Case Presentation: A previously healthy 13-year-old male presented with a chief complaint of lower back pain and rash for the past 3 weeks. Associated symptoms included profuse sweating and 10/10 lower back pain radiating to his legs that had progressed in severity with inability to ambulate. On additional questioning, other symptoms included nausea, vomiting, diffuse abdominal pain, and an associated weight loss of 18kg. He also complained of some neck stiffness, and hallucinations. On exam, the patient had persistently high blood pressure (150s/90s). He had red, raised lesions on his upper and lower extremities particularly on the dorsal aspect of his soles as well as on his waist, axillary areas, chest, upper back, abdomen, and genitalia. The patient also had irregular and visible muscle contractions along his posterior lower extremities consistent with myokymia. Sensory, gait, and cerebellar examinations were unremarkable and reflexes were symmetric (2/4).
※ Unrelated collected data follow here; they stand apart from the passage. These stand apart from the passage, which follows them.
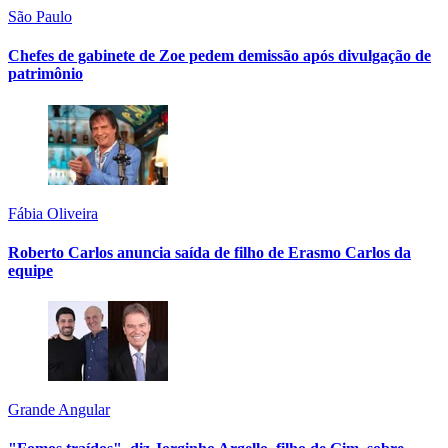
São Paulo
Chefes de gabinete de Zoe pedem demissão após divulgação de
patrimônio
Fábia Oliveira
Roberto Carlos anuncia saída de filho de Erasmo Carlos da
equipe
Grande Angular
He was treated empirically with antibiotics at presentation along with labetalol for hypertension and acetaminophen, ketorolac and morphine for pain control. Wound care and dermatology were involved because of the severity of his skin degradation that ultimately resulted in initiation of topical steroids and gabapentin to cease the itching. He was treated with several antihypertensives, and ultimately treated with amlodipine and clonidine. After his initial work up including imaging, laboratory assessment for urinary catecholamines and other possible etiologies for his autonomic symptoms, the diagnosis of Morvan Syndrome was considered. Confirmatory testing for voltage-gated potassium channel antibodies was obtained and EMG/nerve conduction studies were consistent with fibrillary chorea. He was initially treated with steroids and then treated with IVIG for five days (1 mg/kg/day). He had slow improvement and was able to be discharged with medications for pain control, muscle spasm and two anti-hypertensives. He showed slow but steady improvement with incremental resolution of his symptoms. After discharge, voltage gated potassium channel antibody testing returned positive.

Discussion: Morvan syndrome is a series of symptoms characterized primarily by peripheral nerve hyperexcitability causing painful cramps, myokymia and neuromyotonia as well as other symptoms such as hallucinations, myoclonus, and hyperhidrosis. Although the syndrome was described in 1890, it remains a rare diagnosis with only 27 documented cases in English literature. The primary pathophysiology remains consistent across all reviewed cases in literature as an autoimmune antibody response to voltage-gated potassium channels.

Conclusions: Although the epidemiology and trigger behind why our patient developed Morvan syndrome is still unknown, it is important to recognize the occurrence of Morvan syndrome especially at a pediatric level and initiate prompt treatment. It is also important to note that due to the resulting time delay for specific VGKC antibody testing, EMG/Nerve Conduction Study waveforms that correspond with Morvan syndrome can play an important role in successful treatment for the pediatric patient. Ultimately, the clinician should be aware of the clinical triad of myokymia, hyperhidrosis, and hallucinations as consistent with Morvan syndrome and maintain an index of suspicion for this rare disorder.